To-do item: Copy each line of the records that contains the word "pixels".

Data supplied START

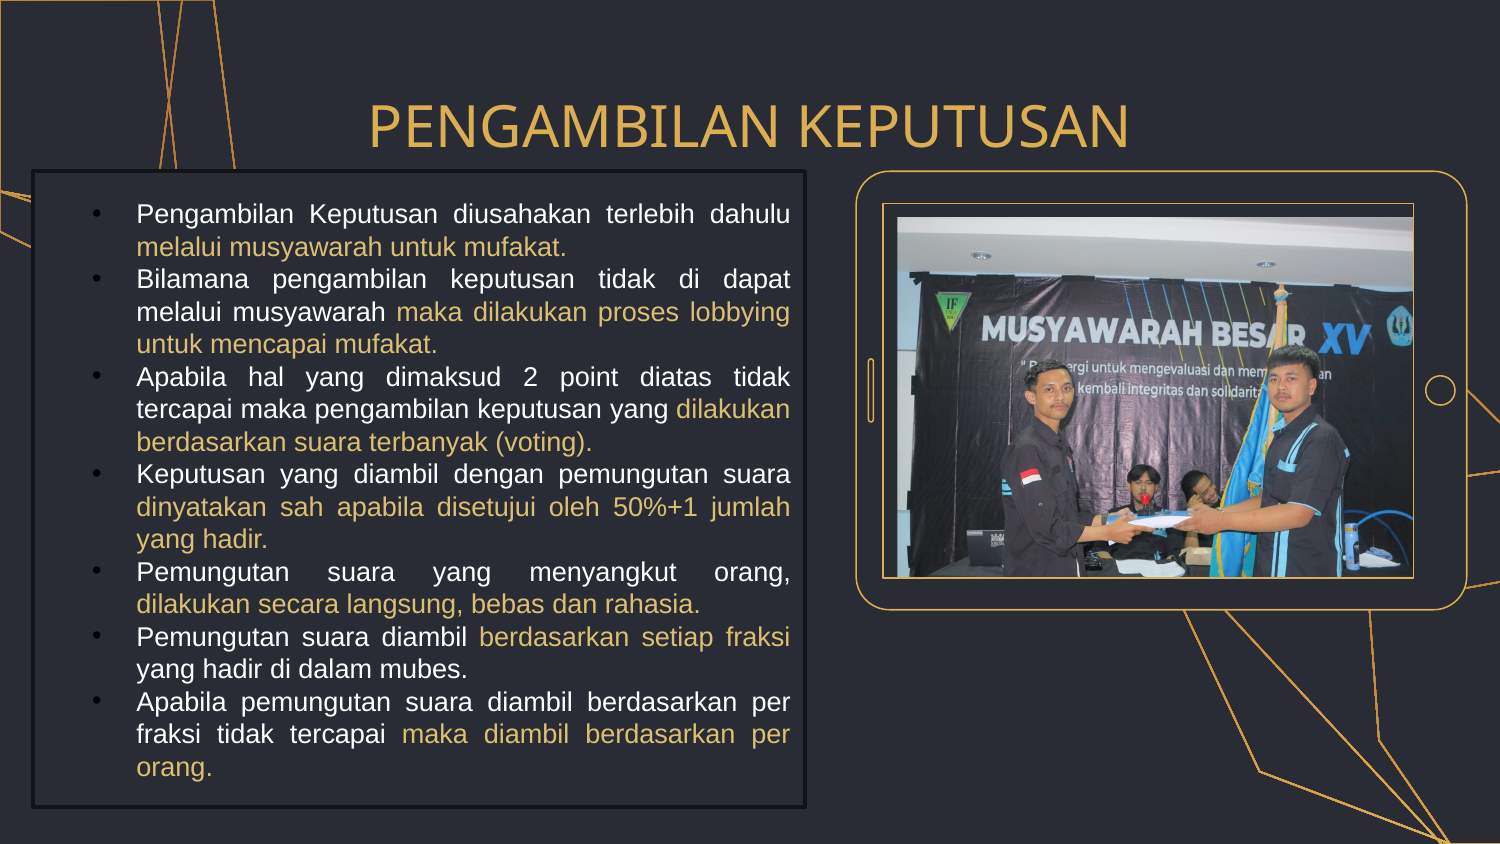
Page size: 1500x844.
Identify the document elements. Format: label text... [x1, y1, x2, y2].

title PENGAMBILAN KEPUTUSAN [327, 88, 1173, 160]
text_box Pengambilan Keputusan diusahakan terlebih dahulu melalui musyawarah untuk mufakat. Bilamana pengambilan keputusan tidak di dapat melalui musyawarah maka dilakukan proses lobbying untuk mencapai mufakat. Apabila hal yang dimaksud 2 point diatas tidak tercapai maka pengambilan keputusan yang dilakukan berdasarkan suara terbanyak (voting). Keputusan yang diambil dengan pemungutan suara dinyatakan sah apabila disetujui oleh 50%+1 jumlah yang hadir. Pemungutan suara yang menyangkut orang, dilakukan secara langsung, bebas dan rahasia. Pemungutan suara diambil berdasarkan setiap fraksi yang hadir di dalam mubes. Apabila pemungutan suara diambil berdasarkan per fraksi tidak tercapai maka diambil berdasarkan per orang. [31, 169, 807, 809]
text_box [855, 170, 1468, 610]
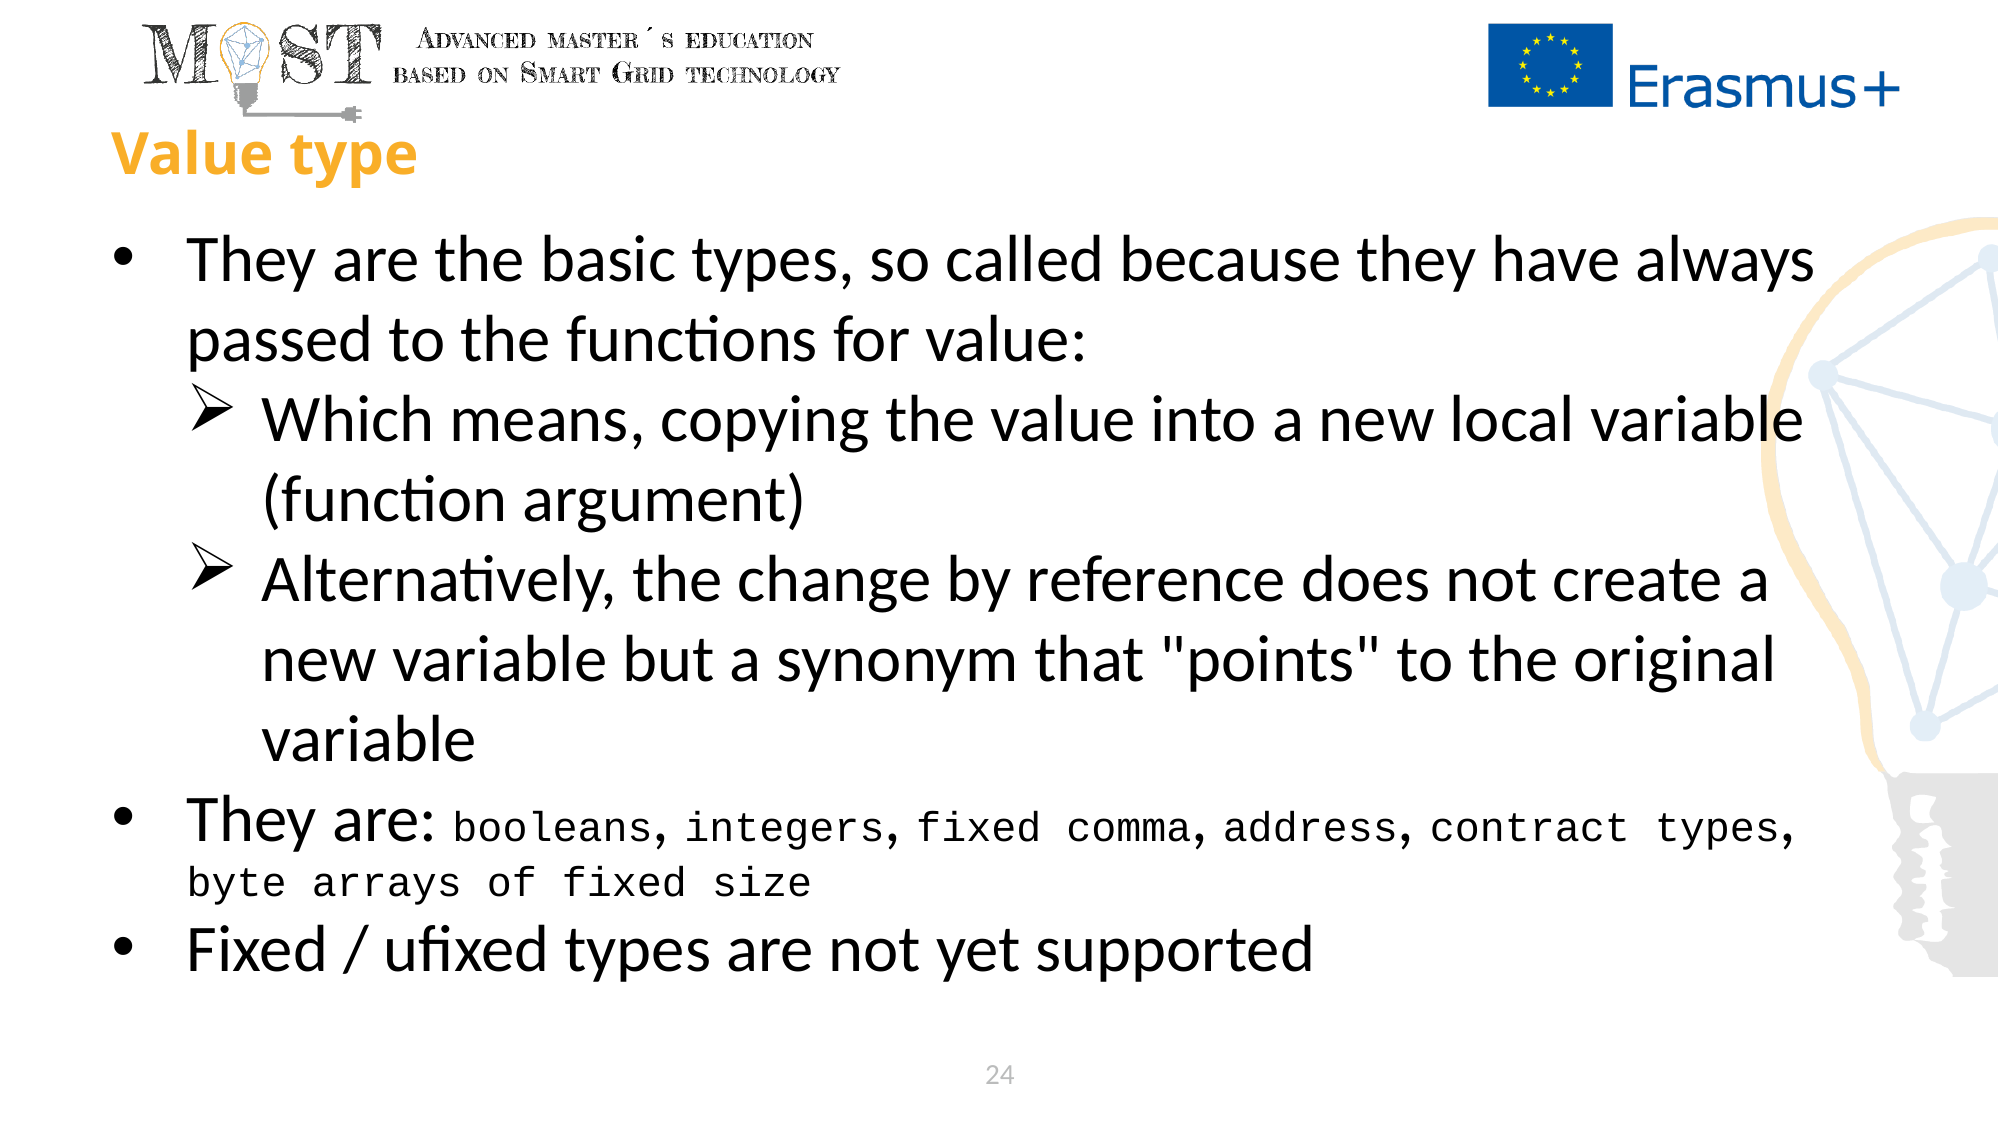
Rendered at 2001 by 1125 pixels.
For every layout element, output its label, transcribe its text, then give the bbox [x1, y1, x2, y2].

title Value type [96, 69, 1822, 207]
slide_number 24 [935, 1042, 1065, 1103]
picture [135, 22, 841, 69]
text_box They are the basic types, so called because they have always passed to the functions for value: Which means, copying the value into a new local variable (function argument) Alternatively, the change by reference does not create a new variable but a synonym that "points" to the original variable They are: booleans, integers, fixed comma, address, contract types, byte arrays of fixed size Fixed / ufixed types are not yet supported [96, 207, 1860, 993]
picture [1464, 0, 1923, 131]
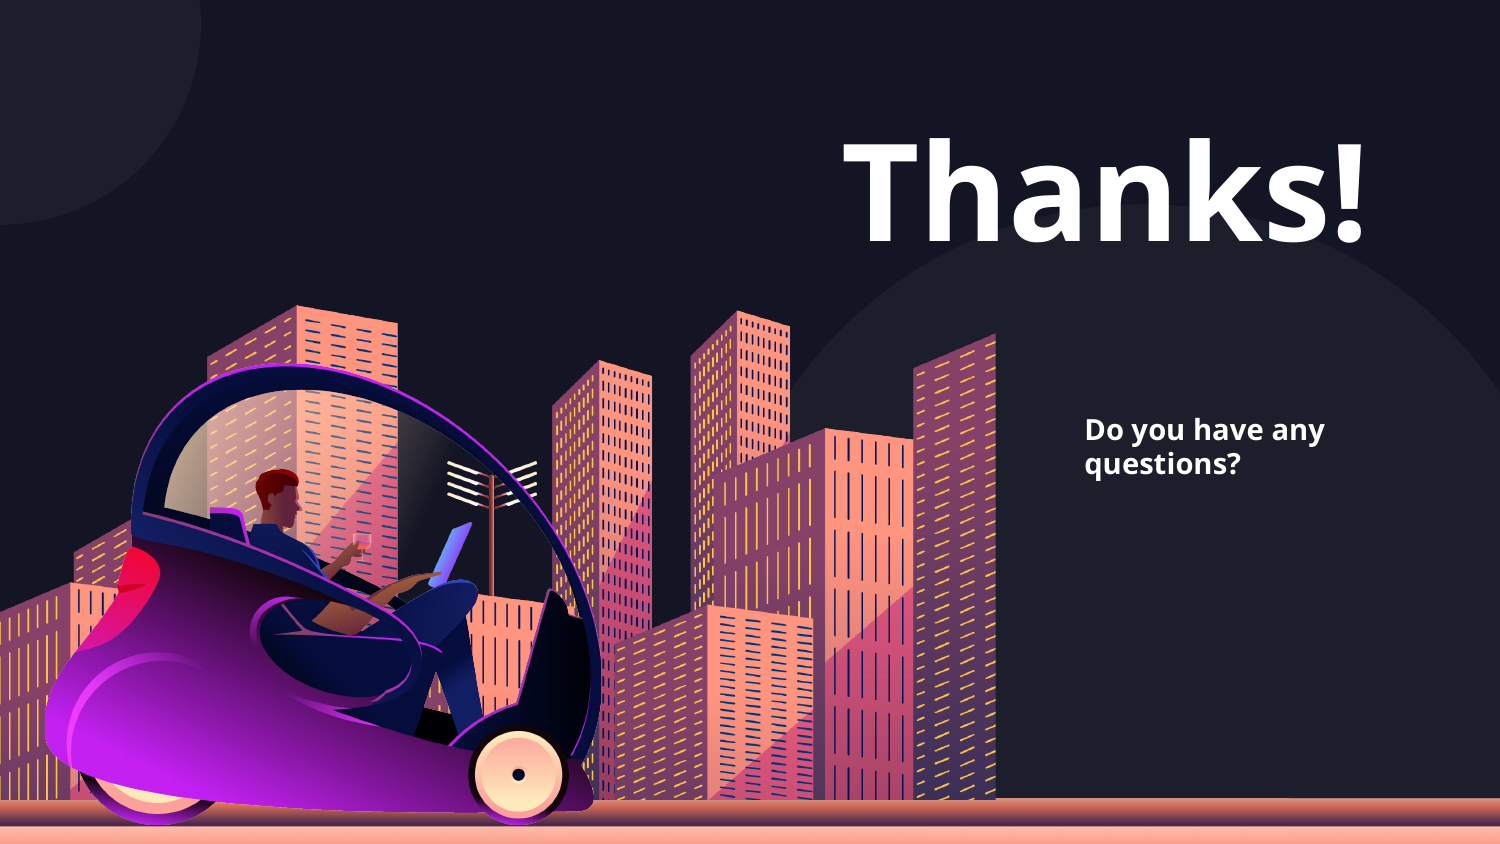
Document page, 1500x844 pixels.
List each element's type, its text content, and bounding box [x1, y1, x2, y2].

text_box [0, 305, 996, 825]
subtitle Do you have any questions? [1069, 395, 1411, 555]
title Thanks! [826, 109, 1441, 284]
picture [0, 798, 1500, 844]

Data supplied END

Your solution:
Rendered at 2001 by 1125 pixels.
Document page, 1500x844 pixels.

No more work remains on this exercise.